Yeah. Well, clinical trial labeling is, is an area of growth in that industry because obviously, the pharmaceutical industry grows by inventing and innovating new drugs. The billions of dollars spent every year on R&D, and that eventually translates into clinical trials processes that fuel growth. We, we get better growth rates in, in the clinical trials area than we do over time than, than the core business. It, it, it can be slightly volatile, driven by the number of studies. If you have big, big studies going on one year, they, they, they don't repeat every year. A little bit of volatility. You can have 15% growth one year and 3% the next.
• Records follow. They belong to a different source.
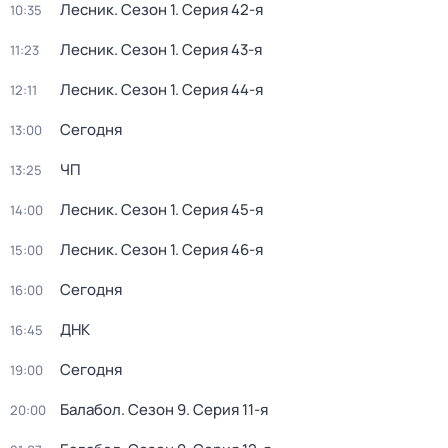
Лесник
. Сезон 1
. Серия 42-я
10:35
Лесник
. Сезон 1
. Серия 43-я
11:23
Лесник
. Сезон 1
. Серия 44-я
12:11
Сегодня
13:00
ЧП
13:25
Лесник
. Сезон 1
. Серия 45-я
14:00
Лесник
. Сезон 1
. Серия 46-я
15:00
Сегодня
16:00
ДНК
16:45
Сегодня
19:00
Балабол
. Сезон 9
. Серия 11-я
20:00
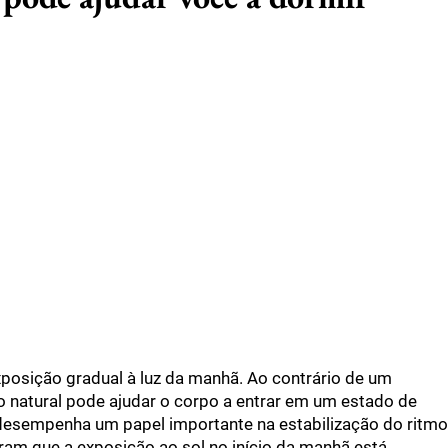
posição gradual à luz da manhã. Ao contrário de um
 natural pode ajudar o corpo a entrar em um estado de
desempenha um papel importante na estabilização do ritmo
ram que a exposição ao sol no início da manhã está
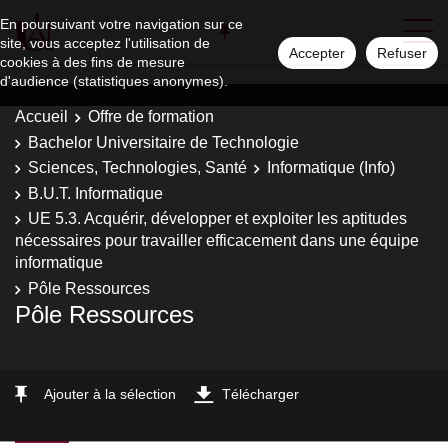
En poursuivant votre navigation sur ce
site, vous acceptez l'utilisation de
Accepter
Refuser
cookies à des fins de mesure
d'audience (statistiques anonymes).
Accueil
Offre de formation
Bachelor Universitaire de Technologie
Sciences, Technologies, Santé
Informatique (Info)
B.U.T. Informatique
UE 5.3. Acquérir, développer et exploiter les aptitudes
nécessaires pour travailler efficacement dans une équipe
informatique
Pôle Ressources
Pôle Ressources
Ajouter à la sélection
Télécharger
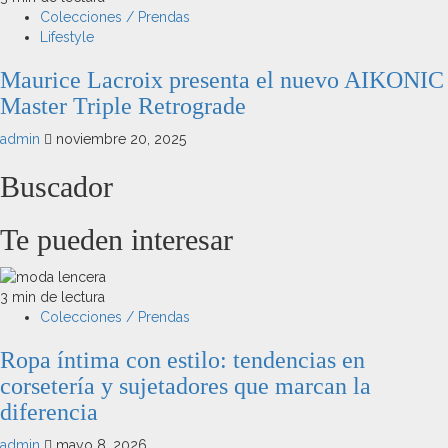
Colecciones / Prendas
Lifestyle
Maurice Lacroix presenta el nuevo AIKONIC
Master Triple Retrograde
admin
noviembre 20, 2025
Buscador
Te pueden interesar
3 min de lectura
Colecciones / Prendas
Ropa íntima con estilo: tendencias en
corsetería y sujetadores que marcan la
diferencia
admin
mayo 8, 2026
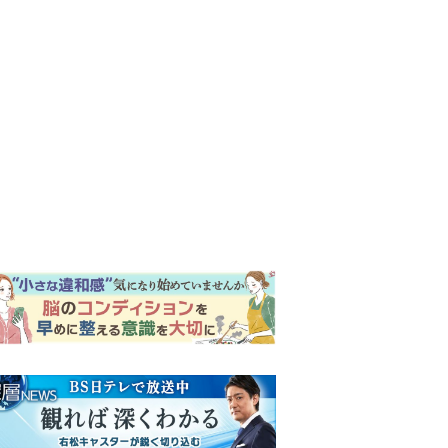
ンキング
ウイークリー
イリー
『Tシャツが乾くまで』第5話
予告。心を許しあう咲子と樹
生。「もうすぐ一周忌なんで
それが過ぎたら…」＜ネタバ
『風、薫る』次週予告。東京
レあり＞
に戻ったりん。シマケンと横
沢が遭遇。「好きです」と告
げたのは…
【もうムリ！ご近所姑】「こ
んなもん捨ててまえ！」おば
さんに怒鳴られ、傷つく息
子。私たちが取った行動は…
井上祐貴「選択できるなら大
【第3話】
変なほうを選ぶ。いつかは大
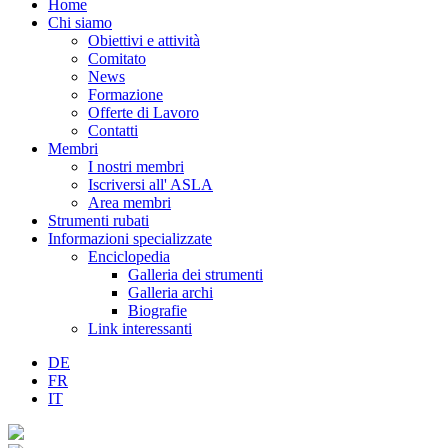
Home
Chi siamo
Obiettivi e attività
Comitato
News
Formazione
Offerte di Lavoro
Contatti
Membri
I nostri membri
Iscriversi all' ASLA
Area membri
Strumenti rubati
Informazioni specializzate
Enciclopedia
Galleria dei strumenti
Galleria archi
Biografie
Link interessanti
DE
FR
IT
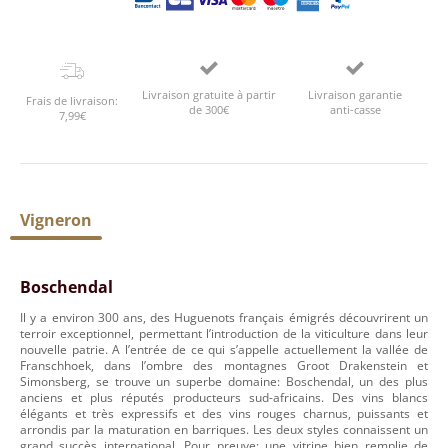
Livraison gratuite à partir
Livraison garantie
Frais de livraison:
de 300€
anti-casse
7,99€
Vigneron
Boschendal
Il y a environ 300 ans, des Huguenots français émigrés découvrirent un
terroir exceptionnel, permettant l’introduction de la viticulture dans leur
nouvelle patrie. A l’entrée de ce qui s’appelle actuellement la vallée de
Franschhoek, dans l’ombre des montagnes Groot Drakenstein et
Simonsberg, se trouve un superbe domaine: Boschendal, un des plus
anciens et plus réputés producteurs sud-africains. Des vins blancs
élégants et très expressifs et des vins rouges charnus, puissants et
arrondis par la maturation en barriques. Les deux styles connaissent un
grand succès international. Pour preuve: une vitrine bien remplie de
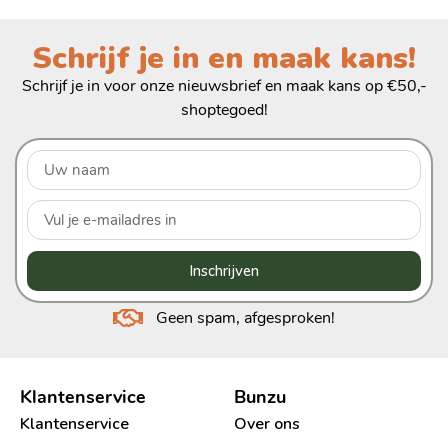
Schrijf je in en maak kans!
Schrijf je in voor onze nieuwsbrief en maak kans op €50,-
shoptegoed!
Inschrijven
Geen spam, afgesproken!
Klantenservice
Bunzu
Klantenservice
Over ons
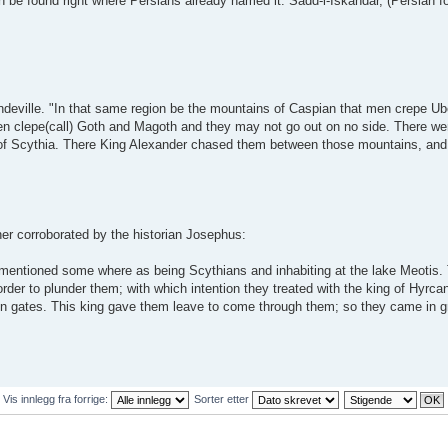
n be found right where Persians already named it: Sadd-i-Iskandar, (Persian fo
ndeville. "In that same region be the mountains of Caspian that men crepe Ube
n clepe(call) Goth and Magoth and they may not go out on no side. There we
s of Scythia. There King Alexander chased them between those mountains, and
er corroborated by the historian Josephus:
mentioned some where as being Scythians and inhabiting at the lake Meotis. 
 order to plunder them; with which intention they treated with the king of Hyrca
ron gates. This king gave them leave to come through them; so they came in g
Vis innlegg fra forrige:
Sorter etter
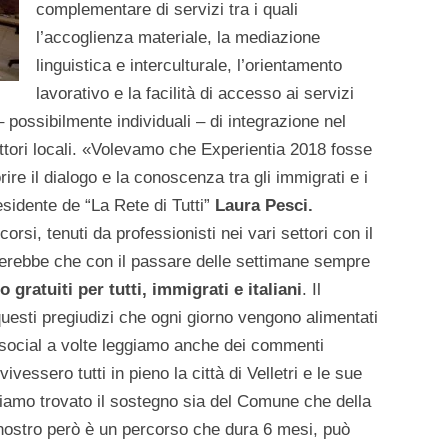
complementare di servizi tra i quali
l’accoglienza materiale, la mediazione
linguistica e interculturale, l’orientamento
lavorativo e la facilità di accesso ai servizi
– possibilmente individuali – di integrazione nel
 attori locali. «Volevamo che Experientia 2018 fosse
ire il dialogo e la conoscenza tra gli immigrati e i
residente de “La Rete di Tutti”
Laura Pesci.
orsi, tenuti da professionisti nei vari settori con il
cerebbe che con il passare delle settimane sempre
 gratuiti per tutti, immigrati e italiani
. Il
 questi pregiudizi che ogni giorno vengono alimentati
ui social a volte leggiamo anche dei commenti
vessero tutti in pieno la città di Velletri e le sue
bbiamo trovato il sostegno sia del Comune che della
 nostro però è un percorso che dura 6 mesi, può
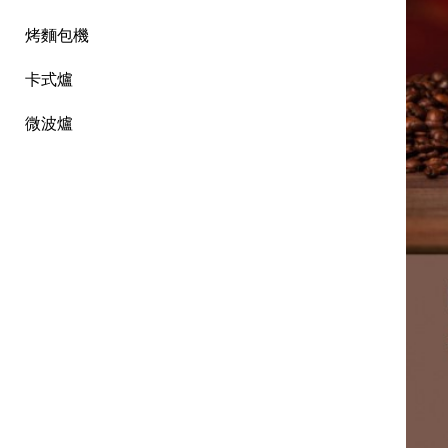
烤麵包機
卡式爐
微波爐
It's a bit more volatile in that respect, but if you look at it over a five-year time frame, it's typically growing faster than the core healthcare industry is growing at. More importantly, it's very profitable.

Ben Jekic
Equity Research Analyst, PI Financial

Yes, that was, that was indeed a great multiple for such a profitable operation. The second one is much smaller, and the question is: last couple of quarters, I've noticed that depreciation for Avery is probably twice as high as the CapEx. Now, that is an asset-like business, but is there anything sort of to read into that, or?

Geoff Martin
President and CEO, CCL Industries

You sure that's the right number, Ben?

Ben Jekic
Equity Research Analyst, PI Financial

I think I'm reading from the capital spending on the slide.

Geoff Martin
President and CEO, CCL Industries

Yeah.

Ben Jekic
Equity Research Analyst, PI Financial

That's okay. I can call after the call.

Geoff Martin
President and CEO, CCL Industries

You go ahead, and we'll get you an answer for that.

Ben Jekic
Equity Research Analyst, PI Financial

Exactly. Exactly. Thank you. Thank you so much.

Geoff Martin
President and CEO, CCL Industries

Yeah.

Operator

Once again, if there are any questions or comments, please press star one. We have reached the end of the question and answer session. I will now turn the call over to Geoff Martin for closing remarks.

Geoff Martin
President and CEO, CCL Industries

Okay. Thanks for joining the call so early this morning, and we'll look forward to talking to you again in November when we'll be calling you in from our Board Meeting, which will be taking place in Europe. We'll look forward to that. Thank you very much.

Operator

This concludes today's conference, and you may disconnect your lines at this time. Thank you for your participation.